▶ **EXCERPT PROVIDED**
* * *
Pages

Oracle 19c Pacemaker Cluster

RHEL/CentOS 8 | iSCSI Shared Storage | Automated Oracle Failover

Building bulletproof Oracle HA doesn't need expensive hardware. Pacemaker + Corosync on Linux gives you production-grade failover for ~$0. This guide walks through a 2-node cluster with iSCSI, LVM, VIP, and full Oracle stack.

Your cluster:
indrxlora01  192.168.10.91  ← Node 1
indrxlora02  192.168.10.92  ← Node 2  
oradb-vip    192.168.10.93  ← Oracle VIP (floats between nodes)
storage      192.168.10.20  ← iSCSI server

1. iSCSI Shared Storage
On Storage Server (192.168.10.20)
* * *
▶ **SUPPLIED DATA**
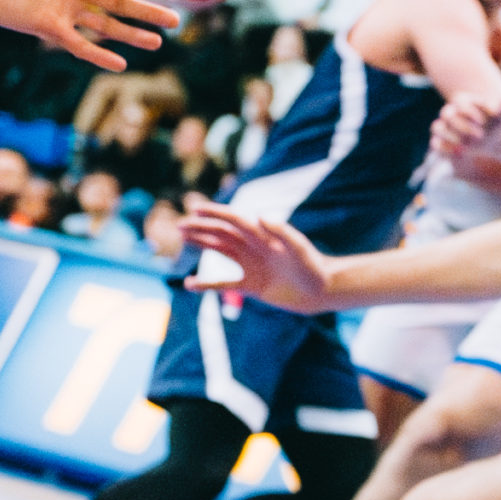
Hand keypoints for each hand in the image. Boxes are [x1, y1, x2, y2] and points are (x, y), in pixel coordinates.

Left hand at [0, 0, 178, 70]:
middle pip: (121, 4)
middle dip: (148, 12)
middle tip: (177, 19)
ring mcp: (65, 10)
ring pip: (107, 27)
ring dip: (132, 36)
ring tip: (158, 43)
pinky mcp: (48, 27)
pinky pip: (79, 44)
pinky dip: (99, 55)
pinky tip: (121, 64)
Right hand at [179, 198, 337, 311]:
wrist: (321, 290)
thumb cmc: (312, 266)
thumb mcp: (299, 248)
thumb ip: (281, 231)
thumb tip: (258, 216)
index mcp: (261, 235)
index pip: (233, 220)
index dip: (214, 213)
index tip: (195, 209)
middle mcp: (253, 247)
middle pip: (221, 233)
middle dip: (201, 228)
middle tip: (179, 225)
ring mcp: (250, 265)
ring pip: (219, 251)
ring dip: (201, 244)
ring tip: (182, 239)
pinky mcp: (251, 286)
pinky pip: (223, 284)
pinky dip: (206, 284)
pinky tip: (190, 284)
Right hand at [431, 92, 500, 158]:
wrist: (488, 139)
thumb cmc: (492, 125)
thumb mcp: (499, 118)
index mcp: (462, 102)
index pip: (459, 102)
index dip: (469, 111)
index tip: (482, 122)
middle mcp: (449, 112)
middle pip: (448, 115)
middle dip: (463, 126)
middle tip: (480, 136)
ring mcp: (443, 126)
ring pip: (437, 128)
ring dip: (452, 137)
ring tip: (467, 147)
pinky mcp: (440, 141)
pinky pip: (436, 144)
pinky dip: (446, 149)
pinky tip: (461, 155)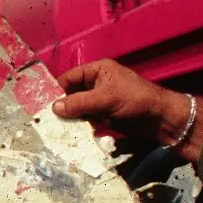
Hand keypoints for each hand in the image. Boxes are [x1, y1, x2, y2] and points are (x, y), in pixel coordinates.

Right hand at [53, 59, 202, 159]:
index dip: (57, 89)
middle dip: (61, 105)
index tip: (42, 103)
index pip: (70, 77)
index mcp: (98, 71)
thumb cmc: (136, 100)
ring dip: (68, 117)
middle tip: (45, 118)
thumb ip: (80, 103)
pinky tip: (69, 132)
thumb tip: (54, 108)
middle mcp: (97, 83)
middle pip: (71, 93)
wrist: (161, 119)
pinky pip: (85, 118)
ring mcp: (100, 100)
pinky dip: (78, 125)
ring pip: (77, 107)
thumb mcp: (106, 98)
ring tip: (54, 127)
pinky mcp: (103, 115)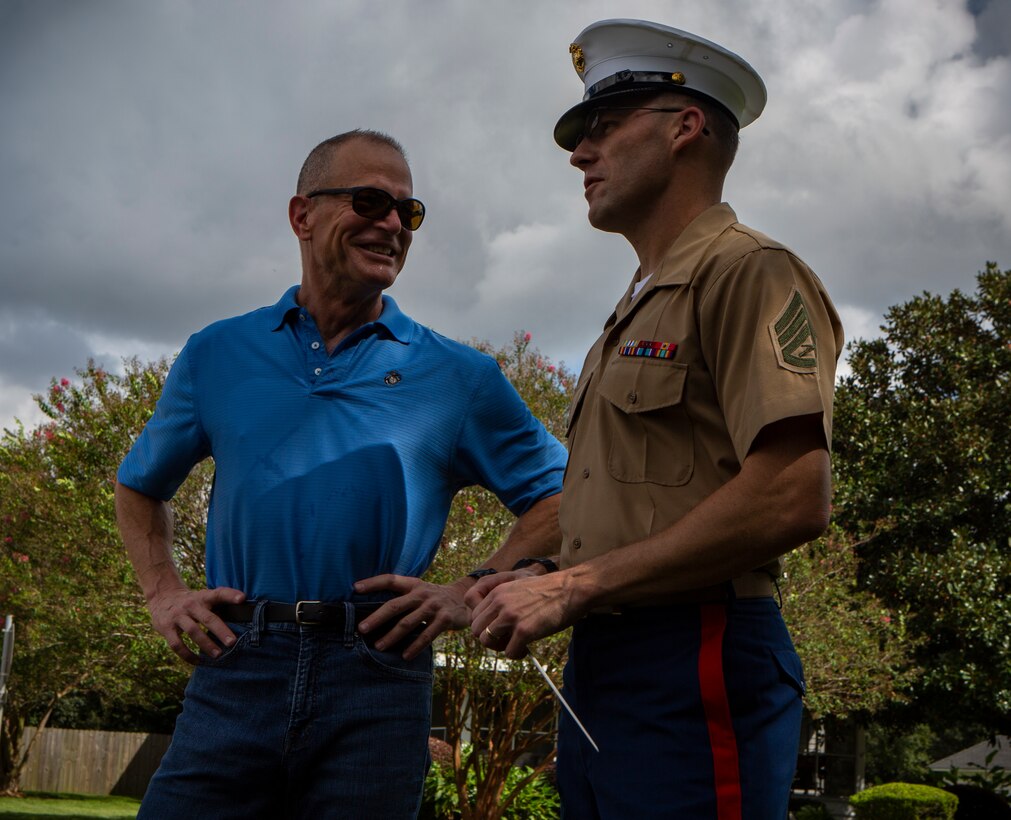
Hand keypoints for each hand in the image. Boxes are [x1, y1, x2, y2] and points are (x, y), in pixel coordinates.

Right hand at [147, 586, 245, 664]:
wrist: (162, 596)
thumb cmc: (192, 602)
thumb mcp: (204, 597)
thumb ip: (219, 605)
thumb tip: (243, 617)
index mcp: (203, 596)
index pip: (218, 593)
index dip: (230, 595)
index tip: (242, 599)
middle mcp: (191, 605)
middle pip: (207, 617)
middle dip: (221, 630)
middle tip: (232, 642)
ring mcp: (177, 616)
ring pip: (193, 631)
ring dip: (206, 644)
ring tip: (218, 655)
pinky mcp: (166, 628)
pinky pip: (177, 644)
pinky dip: (187, 655)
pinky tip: (198, 661)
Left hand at [353, 574, 471, 659]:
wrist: (466, 599)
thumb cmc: (434, 599)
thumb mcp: (420, 591)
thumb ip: (402, 597)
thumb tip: (373, 611)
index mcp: (413, 585)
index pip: (390, 580)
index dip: (373, 583)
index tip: (355, 588)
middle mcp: (422, 594)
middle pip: (395, 605)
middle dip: (377, 618)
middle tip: (361, 629)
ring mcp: (434, 606)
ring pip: (408, 623)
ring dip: (392, 636)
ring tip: (379, 647)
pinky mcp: (445, 619)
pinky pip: (427, 635)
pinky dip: (415, 646)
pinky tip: (405, 655)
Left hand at [470, 572, 583, 659]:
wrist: (572, 588)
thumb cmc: (550, 590)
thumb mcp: (519, 588)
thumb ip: (504, 602)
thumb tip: (496, 624)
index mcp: (497, 592)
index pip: (475, 616)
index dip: (486, 627)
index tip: (500, 630)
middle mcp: (500, 603)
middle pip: (477, 630)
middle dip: (490, 639)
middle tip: (507, 640)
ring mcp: (511, 617)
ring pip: (486, 642)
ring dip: (500, 647)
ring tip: (516, 645)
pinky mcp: (524, 631)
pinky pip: (509, 652)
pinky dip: (517, 654)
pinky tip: (527, 649)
* * *
▶ **TASK LIST**
1 > In the Oracle cluster guide, which IP address is assigned to the Oracle VIP?
2 > Write the next part of the Oracle cluster guide, picking up right after its last line.
The entries have no connection to the Oracle cluster guide.

▶ **ANSWERS PER TASK**
1 > 192.168.10.93

2 >
sudo dnf install -y targetcli lvm2
sudo vgcreate datavg /dev/sdb
sudo lvcreate -L 50G -n oradisk01 datavg
sudo lvcreate -L 50G -n oradisk02 datavg

# Expose via iSCSI
sudo targetcli
/backstores/block create ora_LUN01 /dev/datavg/oradisk01
/backstores/block create ora_LUN02 /dev/datavg/oradisk02
/iscsi create iqn.2026-02.ppc.com:oraservers
/iscsi/iqn.2026-02.ppc.com:oraservers/tpg1/luns create /backstores/block/ora_LUN01
/iscsi/iqn.2026-02.ppc.com:oraservers/tpg1/luns create /backstores/block/ora_LUN02
/iscsi/iqn.2026-02.ppc.com:oraservers/tpg1/acls create iqn.2026-02.ppc.com:indrxlora01
/iscsi/iqn.2026-02.ppc.com:oraservers/tpg1/acls create iqn.2026-02.ppc.com:indrxlora02
saveconfig

On Both Cluster Nodes
sudo dnf install -y iscsi-initiator-utils
echo "InitiatorName=iqn.2026-02.ppc.com:indrxlora01" | sudo tee /etc/iscsi/initiatorname.iscsi
sudo systemctl enable --now iscsid
sudo iscsiadm --mode discoverydb --type sendtargets --portal 192.168.10.20 --discover
sudo iscsiadm -m node --login
lsblk  # See /dev/sdb appear!

Pro tip: Node1 uses indrxlora01 IQN, Node2 uses indrxlora02.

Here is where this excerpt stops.